Same issue here. Any news about the integration of this model? Is it related to transformers version and this PR? https://github.com/huggingface/transformers/pull/32050
The logs are the following (pp_size and tp_size at 1)
Traceback (most recent call last):
File "/usr/local/lib/python3.10/dist-packages/tensorrt_llm/models/modeling_utils.py", line 465, in load
param.value = weights[name]
File "/usr/local/lib/python3.10/dist-packages/tensorrt_llm/parameter.py", line 133, in value
assert v.shape == self.shape, \
AssertionError: The value updated is not the same shape as the original. Updated: (6144, 5120), original: (7680, 5120)
@nv-guomingz Could you please take a look? Thanks
Hi @eleapttn ,we've fixed this issue internally and corresponding fixing will be pushed to main branch in coming weekly update.
Hi @QiJune, @nv-guomingz, Thanks a lot for your quick reply. I can't wait to test it!
This is working in 0.12. Good job! Does anyone have any advice or documentation that can help to optimize engine builds for Mistral Nemo? I am currently experimenting with fp8 quants on an H100 and finding them to be about 1/3 the speed of a similar quant of Llama 3.1 8B. I expected Nemo to be a bit slower, but not that much slower.
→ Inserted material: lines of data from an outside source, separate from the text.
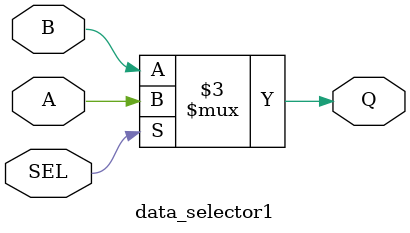
<source format=v>
`timescale 1ns / 1ps


module data_selector1(
    input A,
    input B,
    input SEL,
    output reg Q
    );
    
    always @(A or B or SEL)
    begin
    if (SEL)
        Q = A;
    else
        Q = B;
     end
     
endmodule

</source>
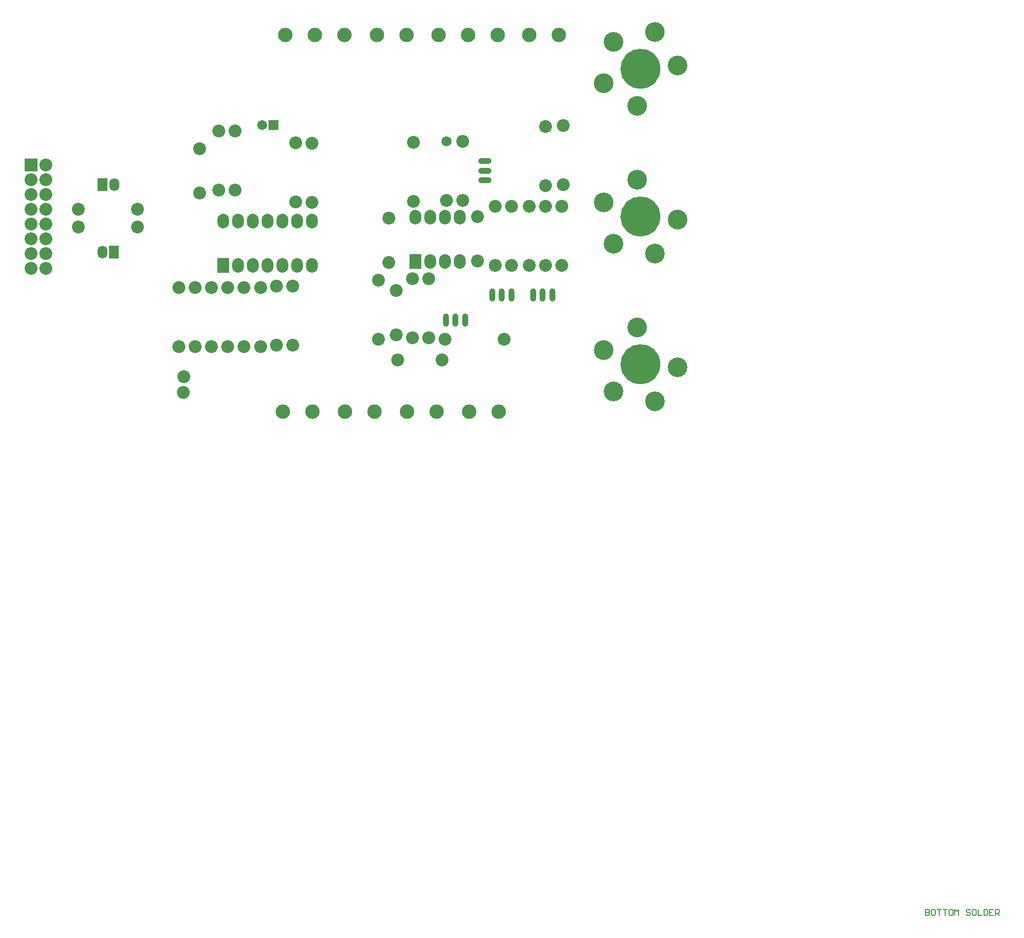
<source format=gbs>
G04*
G04 #@! TF.GenerationSoftware,Altium Limited,Altium Designer,20.0.2 (26)*
G04*
G04 Layer_Color=16711935*
%FSLAX43Y43*%
%MOMM*%
G71*
G01*
G75*
%ADD14C,0.150*%
%ADD15C,3.429*%
%ADD16C,3.378*%
%ADD17C,6.553*%
%ADD18C,2.203*%
%ADD19C,2.489*%
%ADD20O,2.003X2.503*%
%ADD21R,2.003X2.503*%
%ADD22O,1.016X2.286*%
%ADD23R,2.203X2.203*%
%ADD24C,1.703*%
%ADD25R,1.703X1.703*%
%ADD26C,1.727*%
%ADD27O,2.286X1.016*%
%ADD28R,1.703X2.203*%
%ADD29O,1.703X2.203*%
D14*
X157734Y-81042D02*
Y-82042D01*
X158234D01*
X158400Y-81875D01*
Y-81709D01*
X158234Y-81542D01*
X157734D01*
X158234D01*
X158400Y-81376D01*
Y-81209D01*
X158234Y-81042D01*
X157734D01*
X159234D02*
X158900D01*
X158734Y-81209D01*
Y-81875D01*
X158900Y-82042D01*
X159234D01*
X159400Y-81875D01*
Y-81209D01*
X159234Y-81042D01*
X159733D02*
X160400D01*
X160067D01*
Y-82042D01*
X160733Y-81042D02*
X161399D01*
X161066D01*
Y-82042D01*
X162233Y-81042D02*
X161899D01*
X161733Y-81209D01*
Y-81875D01*
X161899Y-82042D01*
X162233D01*
X162399Y-81875D01*
Y-81209D01*
X162233Y-81042D01*
X162732Y-82042D02*
Y-81042D01*
X163066Y-81376D01*
X163399Y-81042D01*
Y-82042D01*
X165398Y-81209D02*
X165232Y-81042D01*
X164898D01*
X164732Y-81209D01*
Y-81376D01*
X164898Y-81542D01*
X165232D01*
X165398Y-81709D01*
Y-81875D01*
X165232Y-82042D01*
X164898D01*
X164732Y-81875D01*
X166231Y-81042D02*
X165898D01*
X165731Y-81209D01*
Y-81875D01*
X165898Y-82042D01*
X166231D01*
X166398Y-81875D01*
Y-81209D01*
X166231Y-81042D01*
X166731D02*
Y-82042D01*
X167398D01*
X167731Y-81042D02*
Y-82042D01*
X168231D01*
X168397Y-81875D01*
Y-81209D01*
X168231Y-81042D01*
X167731D01*
X169397D02*
X168730D01*
Y-82042D01*
X169397D01*
X168730Y-81542D02*
X169064D01*
X169730Y-82042D02*
Y-81042D01*
X170230D01*
X170397Y-81209D01*
Y-81542D01*
X170230Y-81709D01*
X169730D01*
X170063D02*
X170397Y-82042D01*
D15*
X110454Y12700D02*
G03*
X110454Y12700I-1714J0D01*
G01*
X110454Y38100D02*
G03*
X110454Y38100I-1714J0D01*
G01*
X110454Y63500D02*
G03*
X110454Y63500I-1714J0D01*
G01*
D16*
X102390Y15138D02*
D03*
X104072Y8032D02*
D03*
X111178Y6350D02*
D03*
X115090Y12141D02*
D03*
X108181Y19050D02*
D03*
X108181Y44450D02*
D03*
X115090Y37541D02*
D03*
X111178Y31750D02*
D03*
X104072Y33432D02*
D03*
X102390Y40538D02*
D03*
X115090Y64059D02*
D03*
X108181Y57150D02*
D03*
X102390Y61062D02*
D03*
X104072Y68168D02*
D03*
X111178Y69850D02*
D03*
D17*
X108740Y12700D02*
D03*
X108740Y38100D02*
D03*
X108740Y63500D02*
D03*
D18*
X83820Y29718D02*
D03*
Y39878D02*
D03*
X80772Y30480D02*
D03*
Y38100D02*
D03*
X66802Y25400D02*
D03*
Y17780D02*
D03*
X30300Y10550D02*
D03*
X30226Y7874D02*
D03*
X12192Y36322D02*
D03*
X22352D02*
D03*
X6524Y29210D02*
D03*
X3984D02*
D03*
X6524Y31750D02*
D03*
X3984D02*
D03*
X6524Y34290D02*
D03*
X3984D02*
D03*
X6524Y36830D02*
D03*
X3984D02*
D03*
X6524Y39370D02*
D03*
X3984D02*
D03*
X6524Y41910D02*
D03*
X3984D02*
D03*
X6524Y44450D02*
D03*
X3984D02*
D03*
X6524Y46990D02*
D03*
X67056Y13462D02*
D03*
X74676D02*
D03*
X49022Y26162D02*
D03*
Y16002D02*
D03*
X72390Y27432D02*
D03*
Y17272D02*
D03*
X69596D02*
D03*
Y27432D02*
D03*
X69723Y40711D02*
D03*
Y50871D02*
D03*
X86614Y29718D02*
D03*
Y39878D02*
D03*
X89662Y29718D02*
D03*
Y39878D02*
D03*
X95446Y53731D02*
D03*
Y43571D02*
D03*
X92456Y53594D02*
D03*
Y43434D02*
D03*
X36322Y42672D02*
D03*
Y52832D02*
D03*
X75438Y40894D02*
D03*
X78232D02*
D03*
Y51054D02*
D03*
X65532Y30226D02*
D03*
Y37846D02*
D03*
X37846Y15748D02*
D03*
Y25908D02*
D03*
X63754Y27178D02*
D03*
Y17018D02*
D03*
X52324Y50732D02*
D03*
Y40572D02*
D03*
X40640Y15748D02*
D03*
Y25908D02*
D03*
X49530Y40640D02*
D03*
Y50800D02*
D03*
X46228Y26162D02*
D03*
Y16002D02*
D03*
X33020Y42164D02*
D03*
Y49784D02*
D03*
X43493Y15748D02*
D03*
Y25908D02*
D03*
X35052Y15748D02*
D03*
Y25908D02*
D03*
X32258Y15748D02*
D03*
Y25908D02*
D03*
X29464Y15748D02*
D03*
Y25908D02*
D03*
X22352Y39370D02*
D03*
X12192D02*
D03*
X75184Y17018D02*
D03*
X85344D02*
D03*
X92456Y29718D02*
D03*
Y39878D02*
D03*
X95250Y29718D02*
D03*
Y39878D02*
D03*
X39116Y52832D02*
D03*
Y42672D02*
D03*
D19*
X94742Y69342D02*
D03*
X89662D02*
D03*
X74031D02*
D03*
X79111D02*
D03*
X84191D02*
D03*
X63448D02*
D03*
X68528D02*
D03*
X57912D02*
D03*
X52832D02*
D03*
X47752D02*
D03*
X84380Y4572D02*
D03*
X79300D02*
D03*
X52376D02*
D03*
X47296D02*
D03*
X63044D02*
D03*
X57964D02*
D03*
X68632D02*
D03*
X73712D02*
D03*
D20*
X52324Y37338D02*
D03*
X49784D02*
D03*
X37084D02*
D03*
X39624D02*
D03*
X42164D02*
D03*
X44704D02*
D03*
X47244D02*
D03*
X39624Y29718D02*
D03*
X42164D02*
D03*
X44704D02*
D03*
X47244D02*
D03*
X49784D02*
D03*
X52324D02*
D03*
X72644Y30353D02*
D03*
X75184D02*
D03*
X77724D02*
D03*
Y37973D02*
D03*
X75184D02*
D03*
X72644D02*
D03*
X70104D02*
D03*
D21*
X37084Y29718D02*
D03*
X70104Y30353D02*
D03*
D22*
X86535Y24641D02*
D03*
X84884D02*
D03*
X83233D02*
D03*
X75311Y20320D02*
D03*
X76962D02*
D03*
X78613D02*
D03*
X90297Y24638D02*
D03*
X91948D02*
D03*
X93599D02*
D03*
D23*
X3984Y46990D02*
D03*
D24*
X43704Y53848D02*
D03*
D25*
X45704D02*
D03*
D26*
X75438Y51054D02*
D03*
D27*
X82042Y47625D02*
D03*
Y45974D02*
D03*
Y44323D02*
D03*
D28*
X18272Y32004D02*
D03*
X16321Y43588D02*
D03*
D29*
X16272Y32004D02*
D03*
X18321Y43588D02*
D03*
M02*

</source>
As more and more new models enter the market, we have prepared comprehensive instructions for TRT-LLM developers on adapting to new models of interest. We encourage our community developers to expand the range of supported models, fostering an open ecosystem with rapid iterations.
Please try following these instructions and let us know if you encounter any issues during the adaptation process. We greatly appreciate your dedication.